The ice edge bounding ability can be framed in terms of forecast calibration and sharpness by relating it to bounding the binary ice edge errors. The binary errors are themselves bounded by the predicted ice edge (p = 0.5) and the observed ice edge (Fig. 7a–c), leading to a nonlinear, monotonically increasing relationship between ice edge bounding and binary error bounding (Supplementary Fig. 3e). Let the binary variable e indicate binary error locations, where e = 1 if a binary error occurred and e = 0 if the correct class was predicted. The percentage of binary errors bounded by [p′, 1 – p′] is given by\({\int }_{p{\prime}}^{1-p{\prime}}\hat{P}\)(p | e = 1)dp. The distribution of SIP over error grid cells, P(p | e = 1), relates to the forecast calibration and sharpness through Bayes’ Rule: P(p | e = 1) P(e = 1 | p)P(p), where P(e = 1 | p) measures calibration and P(p) measures sharpness. Supplementary Fig. 4 plots empirical estimates of these distributions for IceNet and SEAS5 over the validation years.
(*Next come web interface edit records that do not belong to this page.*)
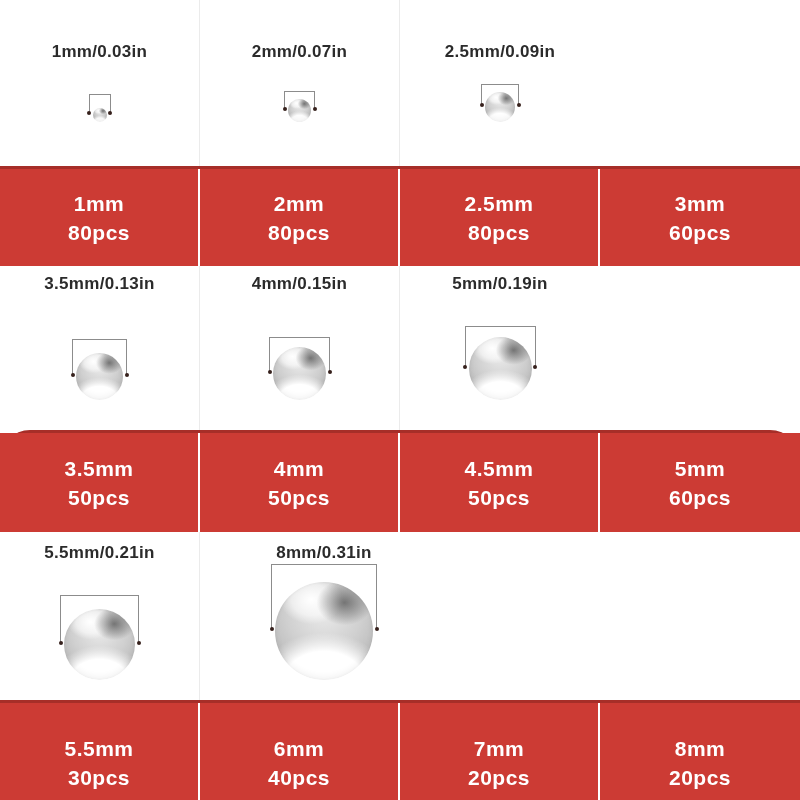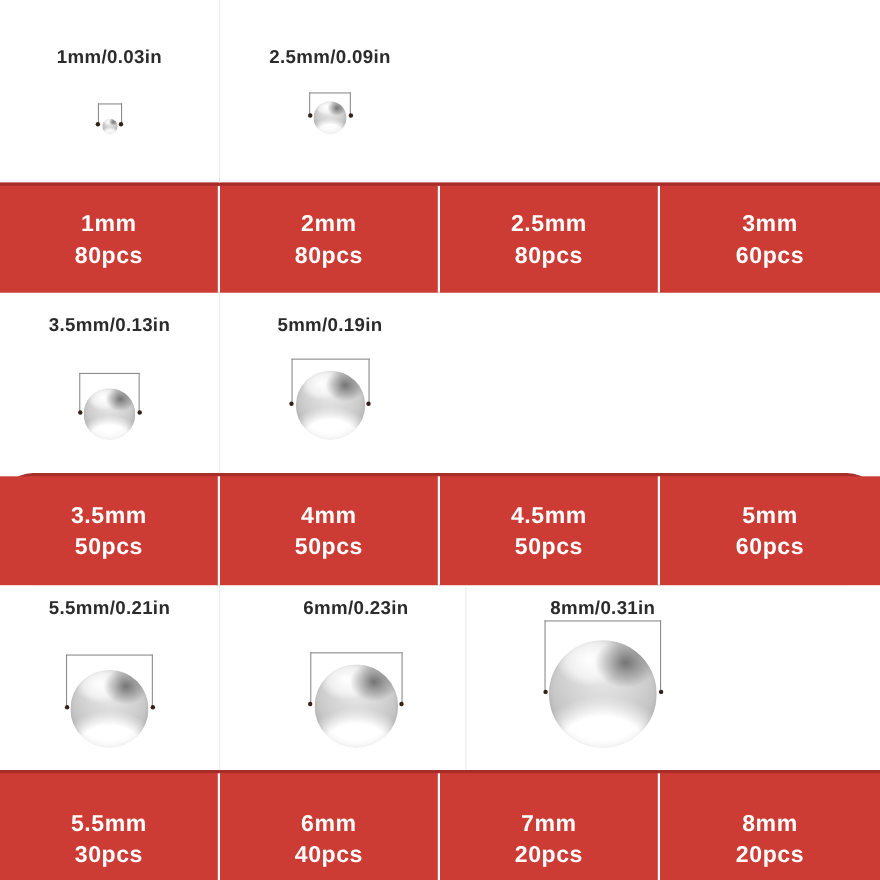--- a/index.html
+++ b/index.html
@@ -139,6 +139,18 @@
       </div>
     </div>
     <div class="ball-cell">
+      <div class="size-label">2mm/0.07in</div>
+      <div class="ball-wrap">
+        <div class="measure" style="--d:23px; --gap:8px;">
+          <div class="bracket">
+            <span class="dot dl"></span>
+            <span class="dot dr"></span>
+          </div>
+          <div class="ball"></div>
+        </div>
+      </div>
+    </div>
+    <div class="ball-cell">
       <div class="size-label">2.5mm/0.09in</div>
       <div class="ball-wrap">
         <div class="measure" style="--d:30px; --gap:8px;">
Ability to bound the binary forecast errors (and thus ability to bound the observed ice edge) is therefore governed by forecast calibration and sharpness. Particularly crucial is the calibration of model probabilities close to p = 0 or p = 1 because the majority of forecasts are made there (Supplementary Fig. 4b). If too many binary errors are made close to 0 and/or 1, the model will only be able to bound a sufficient fraction of the ice edge with a small p′ and thus a large, uninformative ice edge region. Owing to miscalibration, SEAS5 makes many errors at p = 1 (Supplementary Fig. 4f), preventing the model from bounding the ice edge (Supplementary Fig. 3a). The discretisation of SIP with dynamical models also hampers the fidelity with which a suitable ice edge region can be chosen, calling for a focus on continuous probability models like IceNet for ice edge bounding purposes.
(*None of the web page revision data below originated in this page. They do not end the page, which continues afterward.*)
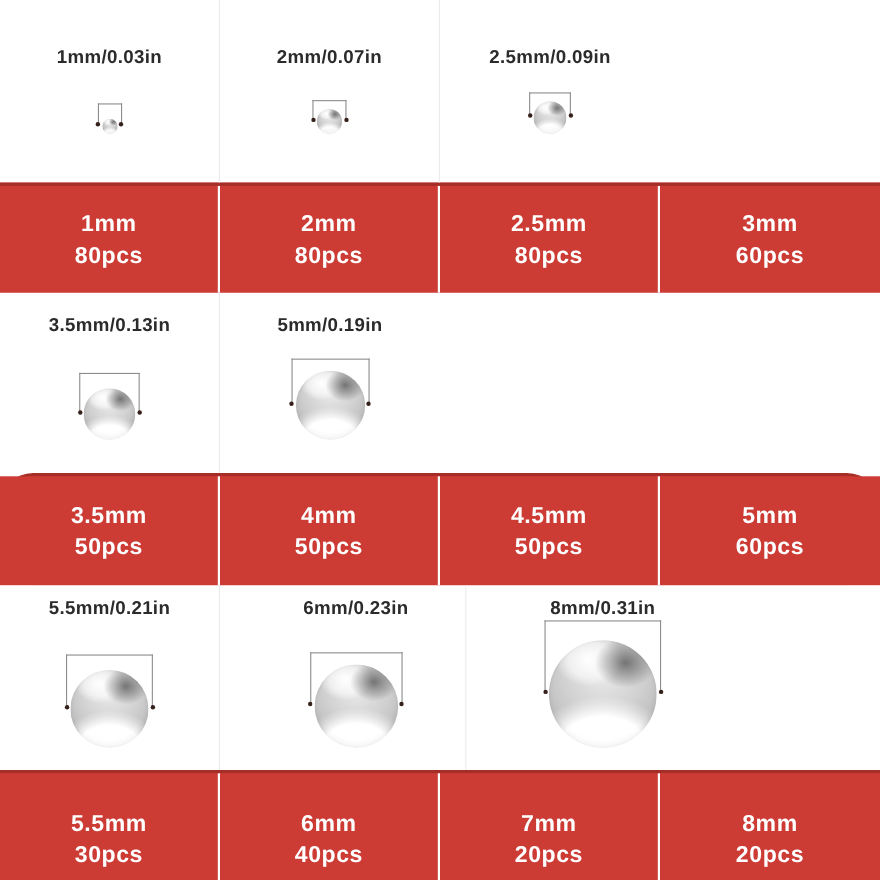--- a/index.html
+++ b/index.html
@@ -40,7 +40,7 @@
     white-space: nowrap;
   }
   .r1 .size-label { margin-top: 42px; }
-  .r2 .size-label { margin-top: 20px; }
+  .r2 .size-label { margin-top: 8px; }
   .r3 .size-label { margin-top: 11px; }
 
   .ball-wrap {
An alternative scheme would be to train a binary classification model to predict the probability of a grid cell containing the ice edge, P(λ = 1), and finding an appropriate threshold P(λ = 1) ≥ p′ for the ice edge region, as above. However, the distinction between SIC ≤ 15% and SIC > 15% classes in IceNet has added utility over predicting the boundary between those classes alone.